6. The picture coding method according to claim 5,

wherein, in the first method, the sampling is performed in the following manner with respect to the latter of the two frames in display order: sampling is first performed at a rate of one frame for every two frames, and then at a rate of one frame for every three frames, after which sampling is repeatedly performed at these rates.

7. The picture coding method according to claim 5,

wherein, in the first method, the sampling is performed in the following manner with respect to the former of the two frames in display order: sampling is first performed at a rate of one frame for every three frames, and then at a rate of one frame for every two frames, after which sampling is repeatedly performed at these rates.

8. The picture coding method according to claim 5,

wherein, in the first method, the sampling is performed in the following manner with respect to a subsequent frame of the two frames in display order: sampling is first performed at a rate of one frame for every two frames, and then at a rate of one frame for every three frames, after which sampling is repeatedly performed at these rates.

9. The picture coding method according to claim 1, further comprising an original picture judgment step of judging whether each frame in the progressive picture signal was originally a cinema signal or an NTSC signal, based on said progressive picture signal.

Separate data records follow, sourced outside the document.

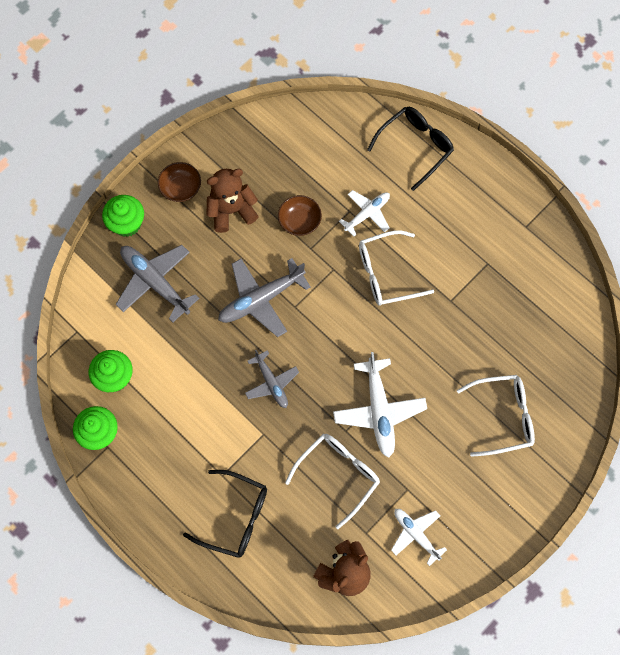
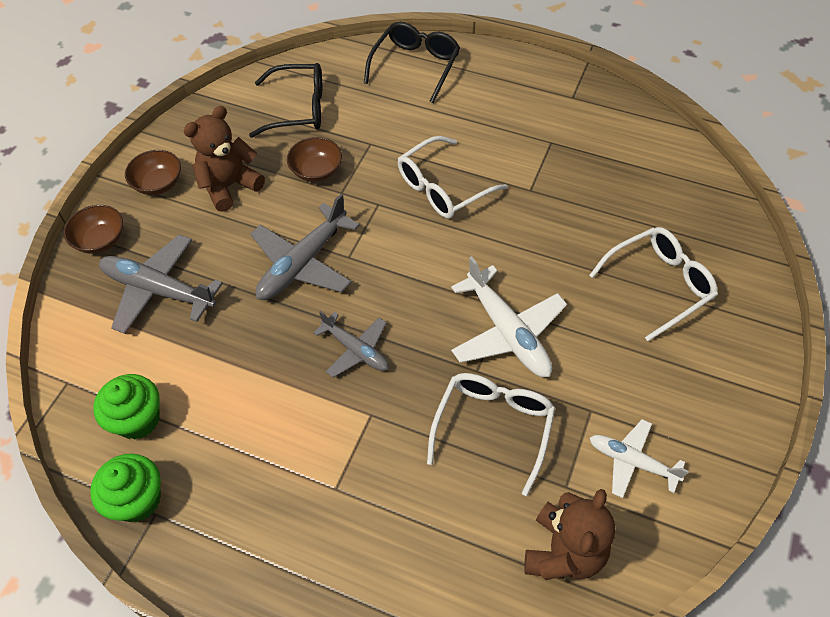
camera: 20 degrees left, 15 degrees down
green cupcake [102,195,144,237] -> brown bowl [64,205,123,254]
black glasses [183,470,267,558] -> black glasses moved to [249,63,322,138]
white plane [339,190,390,237] -> none

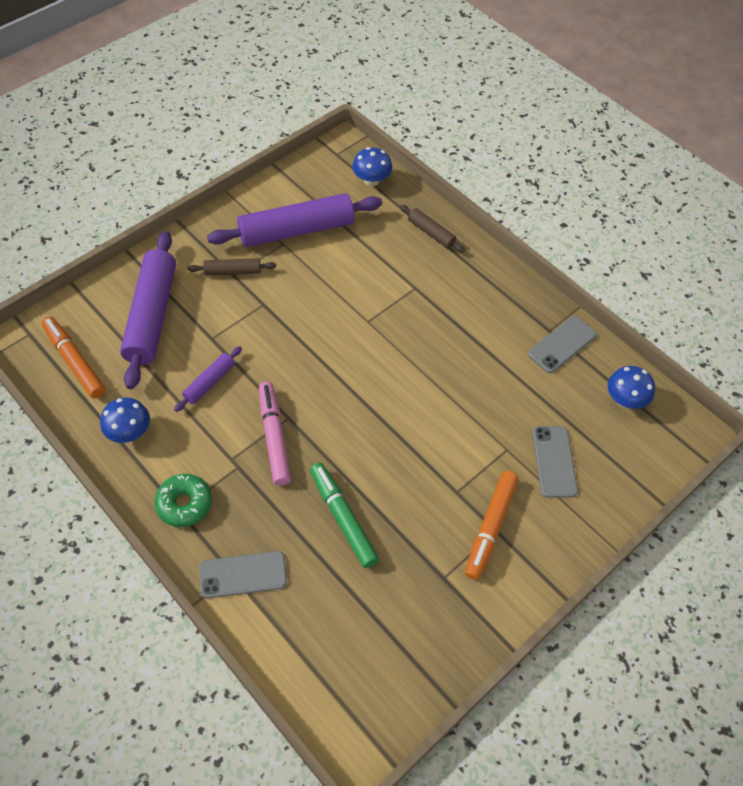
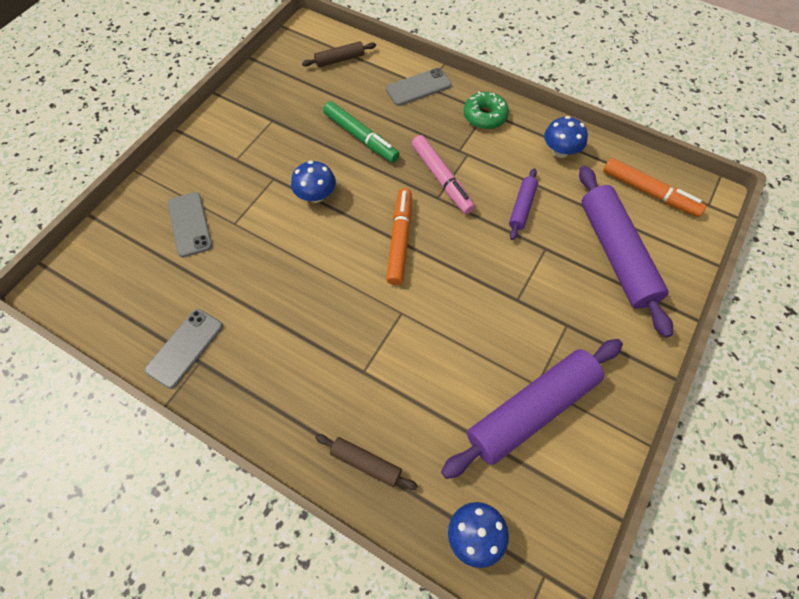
camera: 165 degrees right, 5 degrees up
brown rolling pin [188,258,276,276] -> brown rolling pin moved to [302,41,376,67]
orange marker [465,471,518,580] -> orange marker moved to [386,188,412,285]
blue mushroom [608,366,655,409] -> blue mushroom moved to [291,161,336,203]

10. The picture coding method according to claim 9,

wherein the cinema signal part in the progressive picture signal is a signal that includes two identical consecutive frames for every predetermined number of frames, the signal being a progressive picture signal converted from an NTSC signal which has been converted from the cinema signal, and

the original picture judgment step includes:

a delay step of delaying a frame in the progressive picture signal by one frame;

a similarity calculation step of calculating a degree of similarity between a frame in the input progressive picture signal and the frame which has been delayed by one frame in the delay step;

a match judgment step of judging whether the two consecutive frames match or not based on the degree of similarity calculated in the similarity calculation step, and outputting a match signal when said two consecutive frames are judged to match each other; and

a cycle judgment step of judging whether said each frame in the progressive picture signal was originally a cinema signal or an NTSC signal, based on a cycle indicated by the match signal outputted in the match judgment step.

11. A picture coding apparatus for coding a progressive picture signal including at least either a cinema signal part which was originally a cinema signal or an NTSC signal part which was originally an NTSC signal for television broadcasting, the picture coding apparatus comprising:

a sampling conversion unit operable to sample the input progressive picture signal using a different sampling conversion method depending on telecine conversion information indicating whether the progressive picture signal was originally a cinema signal or an NTSC signal, and output the sampled progressive picture signal; and

a picture coding unit operable to code said progressive picture signal outputted by the sampling conversion unit.

12. A program for coding a progressive picture signal including at least either a cinema signal part which was originally a cinema signal or an NTSC signal part which was originally an NTSC signal for television broadcasting, the program causing a computer to execute the following steps:

a sampling step of sampling frames from frames in the cinema signal part in the progressive picture signal using a first method and frames from frames in the NTSC signal part in the progressive picture signal using a second method; and

a coding step of coding the frames which are sampled in the sampling step.

13. A computer-readable recording medium which stores coded picture data which has been generated by coding a progressive picture signal including a cinema signal part which was originally a cinema signal,

wherein, in the cinema signal part in the coded picture data, frames in the progressive picture signal were sampled at predetermined unequal intervals.